**What you are asked to do**: Below are records; quote word for word the lines from the one with "collector number: 61155" through the end of the records, including both.

## Begin Material supplied

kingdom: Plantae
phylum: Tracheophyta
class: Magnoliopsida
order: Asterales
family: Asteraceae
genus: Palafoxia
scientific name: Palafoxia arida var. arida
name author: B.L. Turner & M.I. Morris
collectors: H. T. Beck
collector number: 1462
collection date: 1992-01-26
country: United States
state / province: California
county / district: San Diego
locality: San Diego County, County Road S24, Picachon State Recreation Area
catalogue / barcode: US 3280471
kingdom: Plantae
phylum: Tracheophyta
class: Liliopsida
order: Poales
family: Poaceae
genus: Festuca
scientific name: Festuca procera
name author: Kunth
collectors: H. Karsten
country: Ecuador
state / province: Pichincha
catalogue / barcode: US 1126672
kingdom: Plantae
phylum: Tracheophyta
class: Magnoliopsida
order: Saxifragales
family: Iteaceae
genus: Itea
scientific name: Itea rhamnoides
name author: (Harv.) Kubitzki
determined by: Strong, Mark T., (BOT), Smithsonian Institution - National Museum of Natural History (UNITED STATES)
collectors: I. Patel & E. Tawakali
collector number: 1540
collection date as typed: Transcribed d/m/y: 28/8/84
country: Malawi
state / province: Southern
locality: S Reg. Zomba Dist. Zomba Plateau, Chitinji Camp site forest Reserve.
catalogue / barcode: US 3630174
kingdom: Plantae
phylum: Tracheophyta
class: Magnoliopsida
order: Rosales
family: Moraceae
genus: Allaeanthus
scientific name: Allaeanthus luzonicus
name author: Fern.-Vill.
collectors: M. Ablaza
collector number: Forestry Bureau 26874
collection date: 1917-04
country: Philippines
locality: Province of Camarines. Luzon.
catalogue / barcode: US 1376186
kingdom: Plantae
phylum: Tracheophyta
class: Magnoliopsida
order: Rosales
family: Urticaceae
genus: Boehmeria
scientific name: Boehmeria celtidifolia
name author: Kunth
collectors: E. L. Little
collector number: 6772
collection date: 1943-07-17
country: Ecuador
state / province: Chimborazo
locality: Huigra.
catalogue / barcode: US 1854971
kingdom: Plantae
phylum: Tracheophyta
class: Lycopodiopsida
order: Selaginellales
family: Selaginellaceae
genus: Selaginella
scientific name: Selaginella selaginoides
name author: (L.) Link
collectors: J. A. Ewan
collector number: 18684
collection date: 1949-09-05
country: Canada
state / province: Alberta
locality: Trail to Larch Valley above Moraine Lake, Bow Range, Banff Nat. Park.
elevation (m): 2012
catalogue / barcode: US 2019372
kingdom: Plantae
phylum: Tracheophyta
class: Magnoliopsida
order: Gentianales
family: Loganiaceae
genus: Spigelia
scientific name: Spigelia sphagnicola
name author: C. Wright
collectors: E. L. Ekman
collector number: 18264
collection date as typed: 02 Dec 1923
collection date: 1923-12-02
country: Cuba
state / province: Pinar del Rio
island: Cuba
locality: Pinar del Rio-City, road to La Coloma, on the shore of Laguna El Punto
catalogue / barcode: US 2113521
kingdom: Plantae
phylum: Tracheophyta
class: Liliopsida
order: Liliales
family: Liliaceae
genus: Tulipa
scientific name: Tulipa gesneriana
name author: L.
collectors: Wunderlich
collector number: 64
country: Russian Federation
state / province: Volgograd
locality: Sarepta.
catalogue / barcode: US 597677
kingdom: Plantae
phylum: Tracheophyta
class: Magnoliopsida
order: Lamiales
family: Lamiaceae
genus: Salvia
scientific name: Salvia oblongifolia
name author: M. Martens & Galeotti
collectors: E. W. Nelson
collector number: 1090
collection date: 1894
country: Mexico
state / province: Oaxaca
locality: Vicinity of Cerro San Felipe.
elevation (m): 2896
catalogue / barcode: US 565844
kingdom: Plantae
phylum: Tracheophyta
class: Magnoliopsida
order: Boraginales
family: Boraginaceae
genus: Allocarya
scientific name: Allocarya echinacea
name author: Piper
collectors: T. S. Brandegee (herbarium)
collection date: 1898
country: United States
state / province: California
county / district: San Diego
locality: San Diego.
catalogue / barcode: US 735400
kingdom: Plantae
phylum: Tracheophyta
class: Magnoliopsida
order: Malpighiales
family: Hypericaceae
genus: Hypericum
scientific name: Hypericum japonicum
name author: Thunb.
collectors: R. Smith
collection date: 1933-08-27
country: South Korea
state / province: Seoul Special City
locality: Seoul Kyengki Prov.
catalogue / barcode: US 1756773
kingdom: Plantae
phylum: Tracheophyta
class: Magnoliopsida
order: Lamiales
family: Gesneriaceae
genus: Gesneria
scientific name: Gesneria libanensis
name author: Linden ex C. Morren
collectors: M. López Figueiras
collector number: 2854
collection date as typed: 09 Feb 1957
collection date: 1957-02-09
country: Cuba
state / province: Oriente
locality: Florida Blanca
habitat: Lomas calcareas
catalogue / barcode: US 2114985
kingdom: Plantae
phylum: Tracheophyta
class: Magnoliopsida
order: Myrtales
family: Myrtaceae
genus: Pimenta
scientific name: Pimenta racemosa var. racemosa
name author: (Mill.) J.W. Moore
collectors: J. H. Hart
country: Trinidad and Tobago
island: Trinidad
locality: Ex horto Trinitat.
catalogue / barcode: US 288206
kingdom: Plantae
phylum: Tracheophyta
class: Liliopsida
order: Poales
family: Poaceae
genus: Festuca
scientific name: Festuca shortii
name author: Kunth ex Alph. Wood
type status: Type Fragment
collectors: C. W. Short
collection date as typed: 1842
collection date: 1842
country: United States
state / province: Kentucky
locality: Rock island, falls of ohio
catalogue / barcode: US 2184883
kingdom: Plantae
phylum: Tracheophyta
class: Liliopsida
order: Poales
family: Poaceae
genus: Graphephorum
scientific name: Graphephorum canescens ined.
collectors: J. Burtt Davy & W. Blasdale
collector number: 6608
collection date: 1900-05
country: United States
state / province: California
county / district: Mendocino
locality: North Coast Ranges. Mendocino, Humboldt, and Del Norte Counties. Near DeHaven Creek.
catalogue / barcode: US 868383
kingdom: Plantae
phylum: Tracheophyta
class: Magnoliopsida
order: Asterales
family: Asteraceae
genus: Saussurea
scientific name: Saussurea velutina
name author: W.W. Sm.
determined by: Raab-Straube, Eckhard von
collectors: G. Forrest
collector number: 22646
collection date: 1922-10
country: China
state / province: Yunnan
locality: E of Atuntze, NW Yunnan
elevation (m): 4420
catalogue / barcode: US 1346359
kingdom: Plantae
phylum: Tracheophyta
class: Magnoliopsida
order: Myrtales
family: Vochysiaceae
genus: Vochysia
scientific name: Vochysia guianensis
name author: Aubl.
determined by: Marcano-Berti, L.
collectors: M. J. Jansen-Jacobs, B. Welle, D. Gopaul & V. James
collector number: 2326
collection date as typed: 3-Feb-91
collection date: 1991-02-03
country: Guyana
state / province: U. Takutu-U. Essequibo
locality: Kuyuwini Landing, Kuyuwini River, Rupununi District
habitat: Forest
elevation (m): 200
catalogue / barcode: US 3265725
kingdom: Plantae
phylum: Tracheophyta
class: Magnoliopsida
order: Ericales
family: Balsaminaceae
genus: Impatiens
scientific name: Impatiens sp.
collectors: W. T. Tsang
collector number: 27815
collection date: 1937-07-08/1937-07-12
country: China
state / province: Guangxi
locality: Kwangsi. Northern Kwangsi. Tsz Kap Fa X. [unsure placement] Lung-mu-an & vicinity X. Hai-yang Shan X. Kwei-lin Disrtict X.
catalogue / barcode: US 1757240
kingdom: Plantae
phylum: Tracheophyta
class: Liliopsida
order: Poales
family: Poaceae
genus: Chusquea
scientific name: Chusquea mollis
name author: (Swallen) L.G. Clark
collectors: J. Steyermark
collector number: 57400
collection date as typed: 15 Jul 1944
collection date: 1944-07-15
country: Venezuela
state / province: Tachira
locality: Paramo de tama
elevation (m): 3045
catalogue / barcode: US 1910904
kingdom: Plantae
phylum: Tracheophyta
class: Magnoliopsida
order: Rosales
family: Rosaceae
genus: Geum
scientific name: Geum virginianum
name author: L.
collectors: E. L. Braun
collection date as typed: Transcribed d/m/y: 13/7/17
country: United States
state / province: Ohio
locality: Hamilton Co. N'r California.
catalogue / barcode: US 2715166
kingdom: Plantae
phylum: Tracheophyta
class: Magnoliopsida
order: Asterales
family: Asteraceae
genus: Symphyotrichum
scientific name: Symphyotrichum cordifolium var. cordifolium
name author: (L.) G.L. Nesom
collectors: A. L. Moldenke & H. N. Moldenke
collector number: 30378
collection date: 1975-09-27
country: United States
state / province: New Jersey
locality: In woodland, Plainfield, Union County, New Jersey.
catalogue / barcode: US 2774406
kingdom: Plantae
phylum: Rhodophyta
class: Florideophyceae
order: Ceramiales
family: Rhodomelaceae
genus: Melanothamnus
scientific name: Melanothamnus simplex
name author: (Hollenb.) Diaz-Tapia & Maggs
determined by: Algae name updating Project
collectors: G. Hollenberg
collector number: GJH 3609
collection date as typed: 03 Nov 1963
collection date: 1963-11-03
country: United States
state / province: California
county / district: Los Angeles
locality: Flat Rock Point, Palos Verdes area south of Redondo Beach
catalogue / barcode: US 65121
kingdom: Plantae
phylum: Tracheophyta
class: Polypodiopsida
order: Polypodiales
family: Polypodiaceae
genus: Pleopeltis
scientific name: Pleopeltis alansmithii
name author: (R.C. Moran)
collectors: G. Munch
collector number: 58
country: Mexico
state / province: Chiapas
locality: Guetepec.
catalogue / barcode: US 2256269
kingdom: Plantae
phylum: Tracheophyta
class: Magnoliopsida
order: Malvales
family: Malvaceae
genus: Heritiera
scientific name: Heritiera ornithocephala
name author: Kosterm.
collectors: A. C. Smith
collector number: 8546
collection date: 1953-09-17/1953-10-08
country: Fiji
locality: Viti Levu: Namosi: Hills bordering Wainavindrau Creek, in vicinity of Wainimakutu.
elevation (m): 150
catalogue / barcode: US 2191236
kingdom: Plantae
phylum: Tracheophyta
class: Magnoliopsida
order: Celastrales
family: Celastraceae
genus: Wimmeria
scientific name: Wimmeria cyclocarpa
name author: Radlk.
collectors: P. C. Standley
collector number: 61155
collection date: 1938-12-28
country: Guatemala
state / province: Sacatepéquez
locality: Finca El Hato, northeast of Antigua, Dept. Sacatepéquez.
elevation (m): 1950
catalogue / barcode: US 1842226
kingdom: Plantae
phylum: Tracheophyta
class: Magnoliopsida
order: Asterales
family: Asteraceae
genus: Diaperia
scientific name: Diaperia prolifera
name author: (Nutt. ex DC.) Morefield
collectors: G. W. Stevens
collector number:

## End Material supplied

**Exercise result**:
collector number: 61155
collection date: 1938-12-28
country: Guatemala
state / province: Sacatepéquez
locality: Finca El Hato, northeast of Antigua, Dept. Sacatepéquez.
elevation (m): 1950
catalogue / barcode: US 1842226
kingdom: Plantae
phylum: Tracheophyta
class: Magnoliopsida
order: Asterales
family: Asteraceae
genus: Diaperia
scientific name: Diaperia prolifera
name author: (Nutt. ex DC.) Morefield
collectors: G. W. Stevens
collector number:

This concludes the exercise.